According to recent data presented in the petition, the rates of COVID-19 mortality in the West Bank and Gaza have reached a new peak, with 27 fatalities a day, and the percentage of positive tests stands at 20%. Palestinian hospitals in the West Bank are filled to capacity, and some of them have stopped admitting cancer patients from the Gaza Strip who require urgent and lifesaving treatments. Together, the number of fatalities in the West Bank and Gaza exceeds 2,708, with a mortality rate of 1.1% of validated cases, a high rate compared to Israel. The total supply of vaccines provided to the occupied Palestinian territory so far numbers about 135,000 doses, enough for only 67,500 people, or less than 1.5% of the population in the West Bank and Gaza, and not enough to provide for all at-risk groups, including the elderly and sick.

In their petition, the organizations emphasize that Israel has legal, moral and ethical obligations towards the Palestinians, deriving from its occupation and ongoing control of Gaza and the West Bank. These duties are anchored in international law as well as Israeli jurisprudence. The Palestinian healthcare system and economy have been subjected for many years to severe restrictions imposed by Israel, which have led, among other things, to severe shortage of doctors and medical supplies, de-development, and difficulty dealing with the COVID-19 pandemic.

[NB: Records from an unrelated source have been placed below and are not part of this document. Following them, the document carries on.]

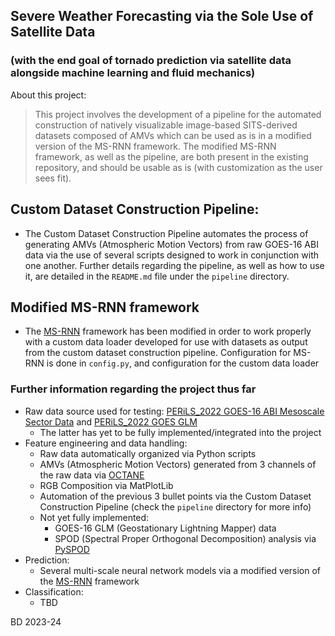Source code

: ## Severe Weather Forecasting via the Sole Use of Satellite Data
### (with the end goal of tornado prediction via satellite data alongside machine learning and fluid mechanics)


About this project:
> This project involves the development of a pipeline for the automated construction of natively visualizable image-based SITS-derived datasets composed of AMVs
> which can be used as is in a modified version of the MS-RNN framework. The modified MS-RNN framework, as well as the pipeline, are both present
> in the existing repository, and should be usable as is (with customization as the user sees fit).


## Custom Dataset Construction Pipeline:
- The Custom Dataset Construction Pipeline automates the process of generating AMVs (Atmospheric Motion Vectors) from raw GOES-16 ABI data via the use of several scripts designed to work in conjunction with one another. Further details regarding the pipeline, as well as how to use it, are detailed in the `README.md` file under the `pipeline` directory.

## Modified MS-RNN framework
- The [MS-RNN](https://github.com/mazhf/MS-RNN) framework has been modified in order to work properly with a custom data loader developed for use with datasets as output from the custom dataset construction pipeline. Configuration for MS-RNN is done in `config.py`, and configuration for the custom data loader 


### Further information regarding the project thus far
- Raw data source used for testing: [PERiLS_2022 GOES-16 ABI Mesoscale Sector Data](https://doi.org/10.26023/GQMQ-Q2T1-TB0B) and [PERiLS_2022 GOES GLM](https://doi.org/10.26023/52N0-7C8Q-5J0R)
    - The latter has yet to be fully implemented/integrated into the project
- Feature engineering and data handling:
    - Raw data automatically organized via Python scripts
    - AMVs (Atmospheric Motion Vectors) generated from 3 channels of the raw data via [OCTANE](https://github.com/JasonApke/OCTANE)
    - RGB Composition via MatPlotLib
    - Automation of the previous 3 bullet points via the Custom Dataset Construction Pipeline (check the `pipeline` directory for more info)
    - Not yet fully implemented:
        - GOES-16 GLM (Geostationary Lightning Mapper) data
        - SPOD (Spectral Proper Orthogonal Decomposition) analysis via [PySPOD](https://github.com/MathEXLab/PySPOD)
- Prediction:
    - Several multi-scale neural network models via a modified version of the [MS-RNN](https://github.com/mazhf/MS-RNN/tree/main) framework
- Classification:
    - TBD

BD 2023-24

In addition, the petitioners remind the court that “the Oslo Accords, to the extent that they are at all relevant, do not and cannot revoke the authority of the applicable laws, which require Israel to act to vaccinate the Palestinian population”.

According to estimates by the Israeli Ministry of Health, stopping the pandemic requires vaccinating over 90% of the population. Therefore, the petitioners stress, the high morbidity rates in the West Bank and Gaza, the low vaccine supplies and the uncertainty with regard to the future arrival of additional vaccines continue to risk lives, highlighting the need for immediate provision of vaccines.

The organizations also explain that avoiding vaccinating the Palestinians makes little epidemiological sense. Israelis and Palestinians come into daily contact. Palestinians enter Israel for commercial, family and humanitarian purposes, and are employed in Jewish settlements as well as in Israel proper. All these factors turn Israel, East Jerusalem, the rest of the West Bank and the Gaza Strip into a single epidemiological unit in terms of the spread of the pandemic. Israel’s recent decision to vaccinate some 100,000 Palestinian workers employed in its territory proves that it recognizes the importance of vaccination for protecting health and saving lives.

“The respondents’ current policy and their failure to ensure that the entire population is vaccinated violates Palestinian inhabitants’ basic rights to life and bodily integrity, and represents an ongoing injustice”, write the petitioners. “Evidently, the Palestinian Authority has an insufficient number of vaccines, whereas in what is practically the same area, the population of Israeli citizens and residents is almost fully vaccinated, apart from those who decline it. This situation cannot be justified in any way, and it violates both binding Israeli and international law as well as medical ethics, morality, and sheer humanity”.

*On December 5, 2021, the state updated the court on relevant developments during the past year: that the PA had bought or received as donation over 3 million vaccines in total, over a million of which had been transferred to Gaza; that in the West Bank, about a million people had received two doses of the vaccine or recovered and then received a single dose and that some 350,000  people were similarly vaccinated in Gaza. The state also noted that the PA had a surplus of over a million vaccines and that the Palestinian health system seemed to be coping well with the current scale of illness, without any irregular events in the hospitals.

 

Therefore, on January 5, 2022, the petitioners asked the court to delete the petition at this stage, given the substantial change in circumstances, adding that they wish to retain their right to return to the court with all of their arguments.